Итак, в зрительном зале воздушная тревога, вой сирен. Многоканальный окружающий стереозвук, как в кинотеатре, — ноу-хау хореографа и единственное, что он позволил себе добавить к партитуре Прокофьева. Впечатление, что ты находишься в кинозале, усиливается, когда на возникшем экране показывают кинохронику о том, как надо вести себя во время воздушного налета, и затем бегут титры: “New Adventures” представляет: “Золушка” Мэтью Боурна.
Лондонское светопреставление, которое Анна Ахматова назвала “двадцать четвертой драмой Шекспира”, подано в спектакле крупно, во всей красе и документальной достоверности: рвущиеся снаряды, рушащиеся, горящие здания, лозунги тех лет: “Прорвемся, господи! “и угрозы Черчилля: “Мы им покажем!”. На этом трагическом, а подчас и комическом (спектакль переполнен тонким английским юмором) фоне и происходит встреча летчика-героя Гарри и Золушки — затюканного, очкастого “синего чулка”, — превращающейся на вечеринке в “Кафе де Пари” в роскошную кинодиву военных лет
Балеты Боурна напоминают немые фильмы, и их часто упрекают в отсутствии изысканной хореографии. “Золушка” также стилизована под эстетику послевоенного кино. Тяга к кинематографичности симптоматична — Боурн с юности слывет киноманом. При непременном использовании современной хореографической лексики в своих сочинениях для постановщика все же более важна режиссерская составляющая. Свою хореографическую декларацию Боурн провозгласил в 1987 году, назвав созданную им первую компанию “Adventures in Motion Pictures” — “Приключения в движущихся картинках” (сейчас труппа называется “New Adventures”). Здесь, по сути, оказались выражены художественные принципы хореографа. “Пьесой без слов” можно назвать и эту постановку — получаешь впечатление как от полноценной драмы или кинофильма.

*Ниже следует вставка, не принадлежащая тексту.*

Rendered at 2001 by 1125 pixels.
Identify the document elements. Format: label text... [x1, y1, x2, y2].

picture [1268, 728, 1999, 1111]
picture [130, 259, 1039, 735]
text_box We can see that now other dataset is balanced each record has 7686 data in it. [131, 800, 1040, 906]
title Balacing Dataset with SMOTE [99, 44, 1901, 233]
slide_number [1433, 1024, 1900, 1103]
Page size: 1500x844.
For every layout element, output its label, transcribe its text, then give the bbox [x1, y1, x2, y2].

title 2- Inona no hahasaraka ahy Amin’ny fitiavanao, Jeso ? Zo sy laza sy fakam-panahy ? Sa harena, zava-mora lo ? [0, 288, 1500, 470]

Быстро, как в киноленте, мелькают эпизоды с отлично разработанными Боурном жанровыми сценками, куда Гарри попадает в поисках потерянной во время бомбежки возлюбленной. Или в финале — на вокзале Паддингтон, с которого влюбленная парочка отправляется в свадебное путешествие. Да и заканчивается всё как в сладких послевоенных музыкальных фильмах: полным хеппи-эндом с пением и танцами.

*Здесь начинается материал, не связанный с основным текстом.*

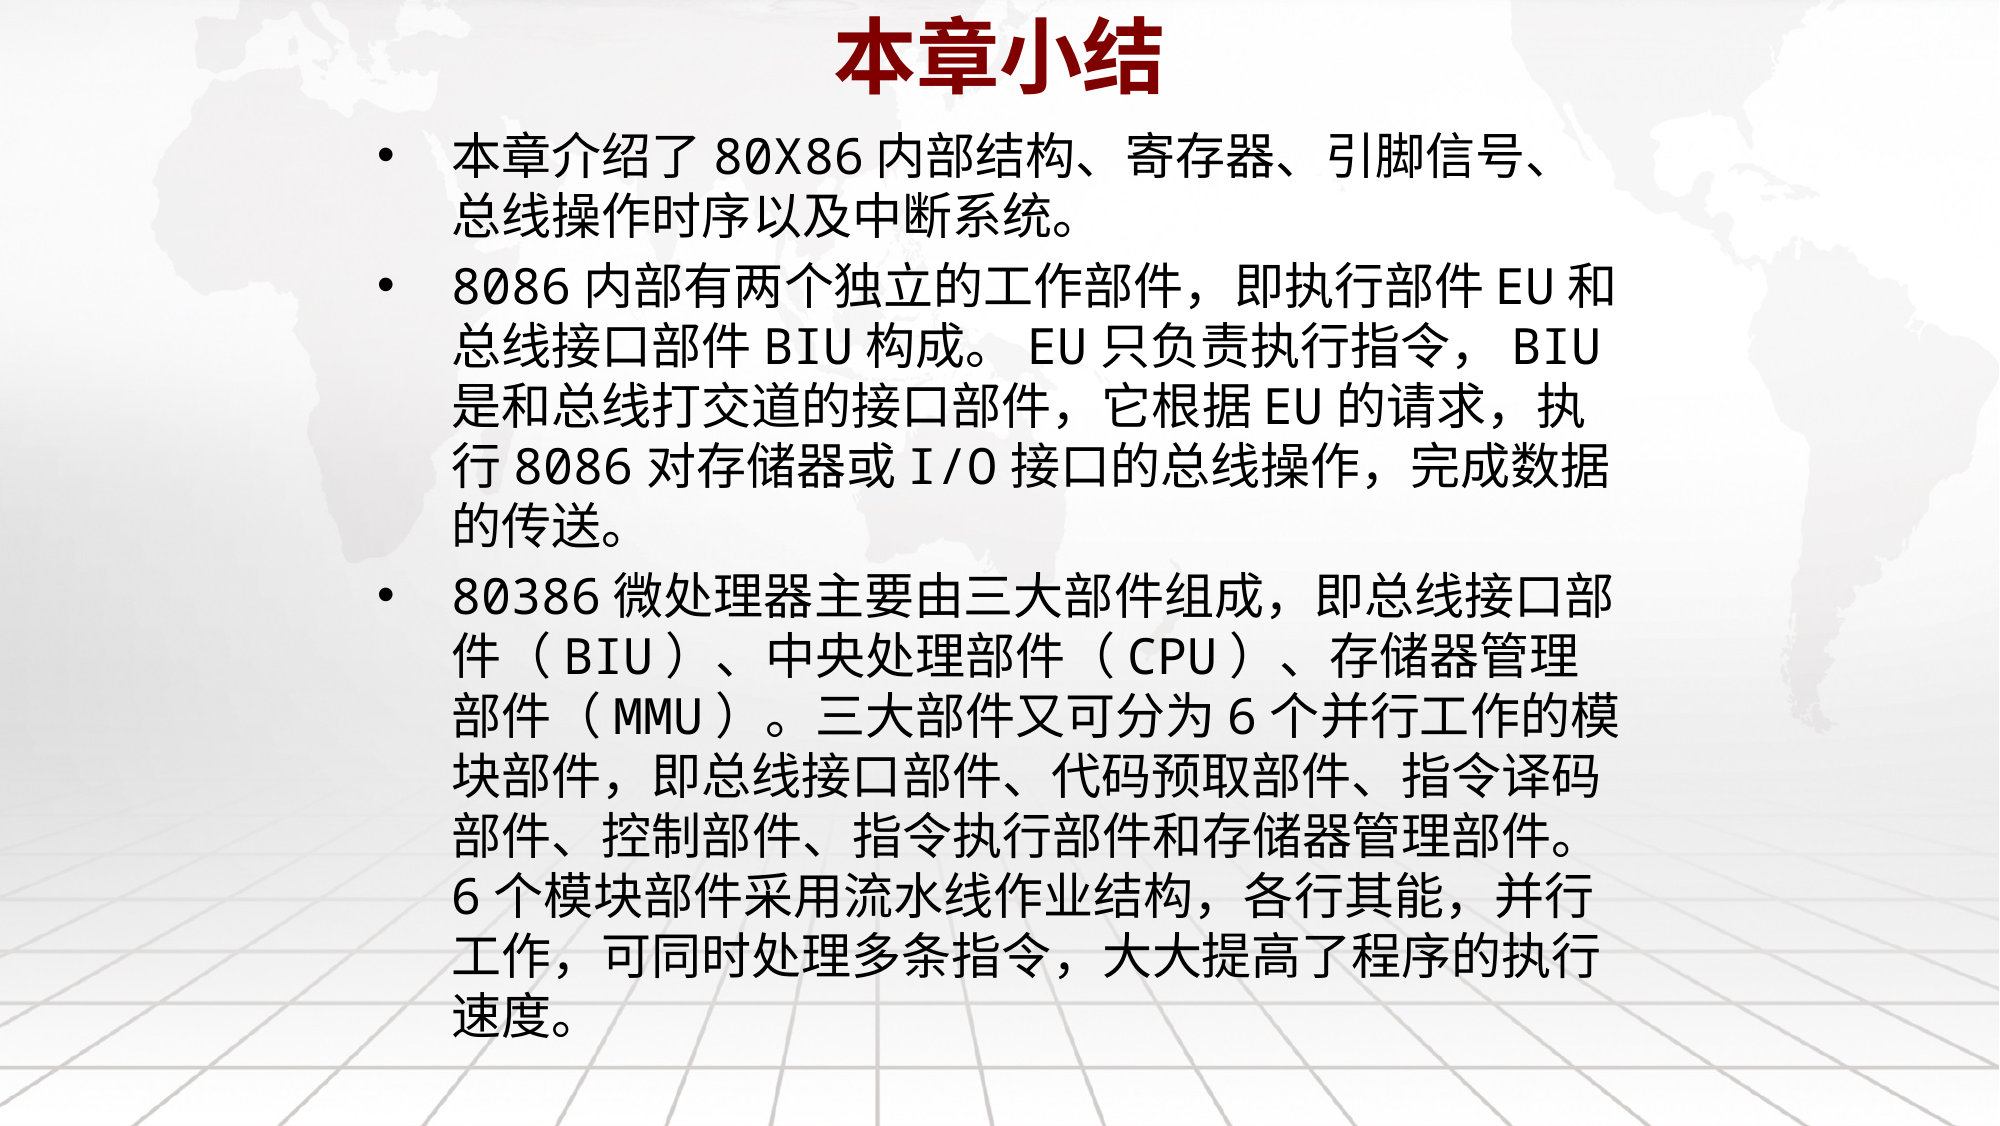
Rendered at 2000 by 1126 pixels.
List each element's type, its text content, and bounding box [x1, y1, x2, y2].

text_box 本章小结 [361, 0, 1638, 108]
list 本章介绍了80X86内部结构、寄存器、引脚信号、总线操作时序以及中断系统。 8086内部有两个独立的工作部件，即执行部件EU和总线接口部件BIU构成。EU只负责执行指令，BIU是和总线打交道的接口部件，它根据EU的请求，执行8086对存储器或I/O接口的总线操作，完成数据的传送。 80386微处理器主要由三大部件组成，即总线接口部件（BIU）、中央处理部件（CPU）、存储器管理部件（MMU）。三大部件又可分为6个并行工作的模块部件，即总线接口部件、代码预取部件、指令译码部件、控制部件、指令执行部件和存储器管理部件。6个模块部件采用流水线作业结构，各行其能，并行工作，可同时处理多条指令，大大提高了程序的执行速度。 [362, 117, 1638, 1001]
picture [0, 0, 1999, 1126]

Несмотря на стилизацию под послевоенное кино, истории в пересказах Боурна выходят суперсовременными: вместо кареты из тыквы в этой балетной сказке для взрослых появляется крутой белый мотоцикл с коляской, фея-крестная стала похожим на кинозвезду юношей-ангелом, который в балете и становится главным героем (партию исполнил ветеран боурновской труппы Кристофер Марни). А у ябед-сестер появились братья, которые понадобились хореографу, чтобы ввести в балет “голубую тему”: один из них не без успеха пытается снять солдатика и таким образом отбивает жениха у сестрицы. Причем английский юмор у Боурна нарочито соседствует с пародийными сценами, взятыми напрокат из триллеров: кровожадная мачеха пытается, пользуясь неразберихой, во время бомбежки пристрелить надоевшего ей супруга в инвалидной коляске — отца Золушки, а затем придушить и саму падчерицу.
“Музыкой мировых катастроф” называют партитуру Прокофьева к этому балету, написанному композитором как раз во время войны. И Боурн очень верно почувствовал ее дух, поведав о трагичнейших для английской столицы событиях Второй мировой. Страшная тема неумолимого времени, звучащая в музыке, находит воплощение и у хореографа, когда Биг-Бен безжалостно бьет полночь, и начинается авианалет. “Время — это всё, что приходит внезапно и так же внезапно исчезает, а мир танцует с таким чувством, будто завтра не наступит никогда”, — говорит художник о своем спектакле.